At Gives You Paws, anyone can upload pictures of their cats or dogs. The photos are then put through a two step process. First an automated algorithm tags pictures as either a cat or a dog (Phase I). Next, the photos that have been initially identified are put through another round of review, possibly with some human oversight, before being presented to the users (Phase II).

Several models have already been developed with the data, and you can find their results here.

Given this dataset, use pandas to create a baseline model (i.e. a model that just predicts the most common class) and answer the following questions:

- In terms of accuracy, how do the various models compare to the baseline model? Are any of the models better than the baseline?
- Suppose you are working on a team that solely deals with dog pictures. Which of these models would you recomend for Phase I? For Phase II?
- Suppose you are working on a team that solely deals with cat pictures. Which of these models would you recomend for - Phase I? For Phase II?

In [2]:
paws = pd.read_csv('gives_you_paws.csv')
paws.head()

Unnamed: 0,actual,model1,model2,model3,model4
0,cat,cat,dog,cat,dog
1,dog,dog,cat,cat,dog
2,dog,cat,cat,cat,dog
3,dog,dog,dog,cat,dog
4,cat,cat,cat,dog,dog


In [24]:
paws.actual.value_counts()

dog    3254
cat    1746
Name: actual, dtype: int64

In [25]:
#model 1 evaluation
# - positive = is dog

#create a crosstab of the actual against model1
pm1 = pd.crosstab(paws.model1, paws.actual)
pm1

actual,cat,dog
model1,Unnamed: 1_level_1,Unnamed: 2_level_1
cat,1423,640
dog,323,2614


In [26]:
pm1_acc = (paws.model1 == paws.actual).mean()
p_subset1 = paws[paws.model1 == 'dog']
pm1_pre = (p_subset1.model1 == p_subset1.actual).mean()
p_subset2 = paws[paws.actual == 'dog']
pm1_rec = (p_subset2.model1 == p_subset2.actual).mean()

print(f'Paws model 1 accuracy: {pm1_acc:.2%}')
• • • •
§ **Your goal**: Copy word for word the stretch of the Gives You Paws exercise that opens with the words containing "paws.head()" and closes with "paws.actual.value_counts()".

§ **Information given**:
• • • •
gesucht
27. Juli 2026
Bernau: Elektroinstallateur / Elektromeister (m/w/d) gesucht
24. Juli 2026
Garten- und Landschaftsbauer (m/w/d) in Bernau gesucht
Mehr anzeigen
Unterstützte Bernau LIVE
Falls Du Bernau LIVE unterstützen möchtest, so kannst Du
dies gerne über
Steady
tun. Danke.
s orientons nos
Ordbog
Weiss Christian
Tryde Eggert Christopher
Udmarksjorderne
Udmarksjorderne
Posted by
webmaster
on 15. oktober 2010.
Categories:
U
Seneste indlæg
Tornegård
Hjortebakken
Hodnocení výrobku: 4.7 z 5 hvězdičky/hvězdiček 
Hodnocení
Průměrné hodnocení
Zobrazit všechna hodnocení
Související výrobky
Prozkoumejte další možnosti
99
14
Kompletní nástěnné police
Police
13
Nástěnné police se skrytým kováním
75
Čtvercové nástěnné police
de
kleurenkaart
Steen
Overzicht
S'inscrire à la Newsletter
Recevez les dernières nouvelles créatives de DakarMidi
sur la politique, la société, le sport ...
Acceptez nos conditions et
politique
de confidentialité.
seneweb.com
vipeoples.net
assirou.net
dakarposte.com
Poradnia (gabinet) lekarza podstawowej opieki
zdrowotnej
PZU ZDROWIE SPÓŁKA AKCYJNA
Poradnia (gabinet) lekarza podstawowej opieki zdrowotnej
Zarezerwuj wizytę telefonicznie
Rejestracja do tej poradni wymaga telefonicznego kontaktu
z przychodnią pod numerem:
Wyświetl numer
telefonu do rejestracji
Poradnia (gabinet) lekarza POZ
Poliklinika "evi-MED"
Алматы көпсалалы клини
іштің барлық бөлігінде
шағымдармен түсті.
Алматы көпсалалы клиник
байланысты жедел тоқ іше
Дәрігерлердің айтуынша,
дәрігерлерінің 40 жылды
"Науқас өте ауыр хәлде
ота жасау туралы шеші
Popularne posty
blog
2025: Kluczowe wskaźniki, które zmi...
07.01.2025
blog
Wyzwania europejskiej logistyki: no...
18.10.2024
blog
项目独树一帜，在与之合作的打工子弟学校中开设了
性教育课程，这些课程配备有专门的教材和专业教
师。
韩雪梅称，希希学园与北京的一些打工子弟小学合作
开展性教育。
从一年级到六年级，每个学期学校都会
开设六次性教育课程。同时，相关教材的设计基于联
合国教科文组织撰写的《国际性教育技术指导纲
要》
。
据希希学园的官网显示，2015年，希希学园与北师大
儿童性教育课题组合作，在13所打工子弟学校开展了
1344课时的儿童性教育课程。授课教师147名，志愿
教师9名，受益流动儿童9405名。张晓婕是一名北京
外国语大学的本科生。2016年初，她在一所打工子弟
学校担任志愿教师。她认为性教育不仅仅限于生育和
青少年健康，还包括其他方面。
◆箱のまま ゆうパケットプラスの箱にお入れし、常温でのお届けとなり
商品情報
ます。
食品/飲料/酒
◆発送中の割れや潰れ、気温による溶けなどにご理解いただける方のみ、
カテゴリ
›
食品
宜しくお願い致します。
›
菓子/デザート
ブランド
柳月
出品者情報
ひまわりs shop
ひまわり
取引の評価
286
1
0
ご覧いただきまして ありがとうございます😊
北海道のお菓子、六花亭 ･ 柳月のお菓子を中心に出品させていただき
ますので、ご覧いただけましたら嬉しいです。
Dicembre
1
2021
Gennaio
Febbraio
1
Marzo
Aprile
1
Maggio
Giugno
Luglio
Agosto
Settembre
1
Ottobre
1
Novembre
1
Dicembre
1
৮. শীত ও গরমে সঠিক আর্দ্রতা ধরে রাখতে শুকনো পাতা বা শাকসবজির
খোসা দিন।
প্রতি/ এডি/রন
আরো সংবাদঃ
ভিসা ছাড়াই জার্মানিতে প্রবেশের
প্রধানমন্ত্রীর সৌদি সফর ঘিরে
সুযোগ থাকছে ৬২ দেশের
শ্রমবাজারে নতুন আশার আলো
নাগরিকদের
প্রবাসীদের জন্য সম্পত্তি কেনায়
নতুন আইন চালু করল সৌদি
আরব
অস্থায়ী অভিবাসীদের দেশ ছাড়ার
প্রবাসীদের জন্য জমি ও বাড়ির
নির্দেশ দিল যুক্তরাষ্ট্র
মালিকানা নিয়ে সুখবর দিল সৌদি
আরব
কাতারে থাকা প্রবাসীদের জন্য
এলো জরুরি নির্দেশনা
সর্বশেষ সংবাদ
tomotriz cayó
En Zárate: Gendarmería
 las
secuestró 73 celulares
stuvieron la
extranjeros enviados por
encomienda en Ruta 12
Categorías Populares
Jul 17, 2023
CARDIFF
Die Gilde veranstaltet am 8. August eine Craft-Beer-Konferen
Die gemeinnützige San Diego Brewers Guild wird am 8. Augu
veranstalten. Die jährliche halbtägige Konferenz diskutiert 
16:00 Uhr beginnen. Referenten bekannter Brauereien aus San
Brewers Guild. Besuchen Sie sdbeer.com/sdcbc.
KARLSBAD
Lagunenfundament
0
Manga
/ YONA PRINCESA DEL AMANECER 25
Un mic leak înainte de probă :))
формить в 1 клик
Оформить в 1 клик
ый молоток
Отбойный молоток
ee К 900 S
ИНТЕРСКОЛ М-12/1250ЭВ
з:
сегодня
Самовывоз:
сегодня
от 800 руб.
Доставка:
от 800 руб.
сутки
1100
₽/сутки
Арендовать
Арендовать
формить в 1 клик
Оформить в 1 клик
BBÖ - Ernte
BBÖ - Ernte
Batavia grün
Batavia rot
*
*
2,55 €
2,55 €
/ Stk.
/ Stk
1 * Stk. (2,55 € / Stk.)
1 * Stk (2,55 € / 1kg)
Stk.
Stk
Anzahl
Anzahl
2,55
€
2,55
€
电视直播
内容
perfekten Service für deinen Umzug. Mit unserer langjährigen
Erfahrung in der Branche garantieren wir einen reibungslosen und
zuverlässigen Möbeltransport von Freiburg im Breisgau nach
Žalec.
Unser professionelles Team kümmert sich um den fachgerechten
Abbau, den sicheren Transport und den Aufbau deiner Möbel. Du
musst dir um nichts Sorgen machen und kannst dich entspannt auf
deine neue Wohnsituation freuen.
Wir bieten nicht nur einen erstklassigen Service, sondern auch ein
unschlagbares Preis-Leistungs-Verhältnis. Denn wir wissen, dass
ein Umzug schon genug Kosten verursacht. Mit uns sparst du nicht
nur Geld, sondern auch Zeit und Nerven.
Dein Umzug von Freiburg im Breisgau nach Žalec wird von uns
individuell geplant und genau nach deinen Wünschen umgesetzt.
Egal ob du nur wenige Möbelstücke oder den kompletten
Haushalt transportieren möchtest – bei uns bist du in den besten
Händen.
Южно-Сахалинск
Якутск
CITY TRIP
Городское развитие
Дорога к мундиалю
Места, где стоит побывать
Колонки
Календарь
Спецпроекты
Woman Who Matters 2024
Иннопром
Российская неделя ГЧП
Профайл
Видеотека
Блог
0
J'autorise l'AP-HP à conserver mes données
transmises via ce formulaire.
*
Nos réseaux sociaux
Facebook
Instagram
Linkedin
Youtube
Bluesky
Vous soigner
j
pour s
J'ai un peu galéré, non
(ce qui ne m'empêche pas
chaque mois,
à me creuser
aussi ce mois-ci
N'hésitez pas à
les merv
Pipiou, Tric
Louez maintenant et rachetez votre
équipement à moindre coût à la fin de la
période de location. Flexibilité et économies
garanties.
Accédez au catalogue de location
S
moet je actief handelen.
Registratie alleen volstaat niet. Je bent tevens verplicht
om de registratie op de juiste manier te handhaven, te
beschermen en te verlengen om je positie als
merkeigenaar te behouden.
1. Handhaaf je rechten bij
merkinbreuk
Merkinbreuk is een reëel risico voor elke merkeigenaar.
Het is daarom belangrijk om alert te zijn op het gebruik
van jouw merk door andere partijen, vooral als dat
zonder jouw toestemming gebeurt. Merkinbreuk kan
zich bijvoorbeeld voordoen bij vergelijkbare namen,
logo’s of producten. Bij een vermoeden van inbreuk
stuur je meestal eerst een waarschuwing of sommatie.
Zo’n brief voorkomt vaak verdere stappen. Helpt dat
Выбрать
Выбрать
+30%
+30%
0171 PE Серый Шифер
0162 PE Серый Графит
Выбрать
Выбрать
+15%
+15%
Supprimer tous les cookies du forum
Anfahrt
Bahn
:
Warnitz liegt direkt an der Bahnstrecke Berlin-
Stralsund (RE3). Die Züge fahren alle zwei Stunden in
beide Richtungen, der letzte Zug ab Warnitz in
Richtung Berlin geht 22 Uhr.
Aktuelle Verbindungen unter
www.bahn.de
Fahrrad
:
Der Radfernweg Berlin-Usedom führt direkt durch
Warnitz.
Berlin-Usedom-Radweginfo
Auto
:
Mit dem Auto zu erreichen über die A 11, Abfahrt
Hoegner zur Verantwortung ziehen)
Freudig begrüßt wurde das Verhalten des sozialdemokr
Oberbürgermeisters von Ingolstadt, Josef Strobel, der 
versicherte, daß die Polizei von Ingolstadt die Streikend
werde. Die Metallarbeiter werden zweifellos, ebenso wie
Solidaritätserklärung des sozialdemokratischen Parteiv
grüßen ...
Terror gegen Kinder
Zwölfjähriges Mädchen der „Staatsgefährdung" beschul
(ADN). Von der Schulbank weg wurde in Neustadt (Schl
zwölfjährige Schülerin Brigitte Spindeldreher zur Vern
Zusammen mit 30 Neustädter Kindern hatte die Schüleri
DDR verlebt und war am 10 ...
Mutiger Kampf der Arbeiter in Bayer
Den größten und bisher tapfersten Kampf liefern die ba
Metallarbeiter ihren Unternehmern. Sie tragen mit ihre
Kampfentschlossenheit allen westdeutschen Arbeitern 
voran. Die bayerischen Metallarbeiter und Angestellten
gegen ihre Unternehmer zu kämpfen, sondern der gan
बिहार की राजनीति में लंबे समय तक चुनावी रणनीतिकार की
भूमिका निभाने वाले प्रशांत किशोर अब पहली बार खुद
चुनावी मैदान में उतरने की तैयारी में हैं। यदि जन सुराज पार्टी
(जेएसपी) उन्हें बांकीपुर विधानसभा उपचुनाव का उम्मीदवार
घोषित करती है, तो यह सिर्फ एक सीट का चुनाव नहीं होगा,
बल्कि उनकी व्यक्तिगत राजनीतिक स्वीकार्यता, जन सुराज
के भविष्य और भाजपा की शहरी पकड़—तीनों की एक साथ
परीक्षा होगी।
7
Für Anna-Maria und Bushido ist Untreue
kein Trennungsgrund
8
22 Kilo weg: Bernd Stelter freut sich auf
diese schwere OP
• • • •
§ **Finished exercise**:
paws.head()

Unnamed: 0,actual,model1,model2,model3,model4
0,cat,cat,dog,cat,dog
1,dog,dog,cat,cat,dog
2,dog,cat,cat,cat,dog
3,dog,dog,dog,cat,dog
4,cat,cat,cat,dog,dog


In [24]:
paws.actual.value_counts()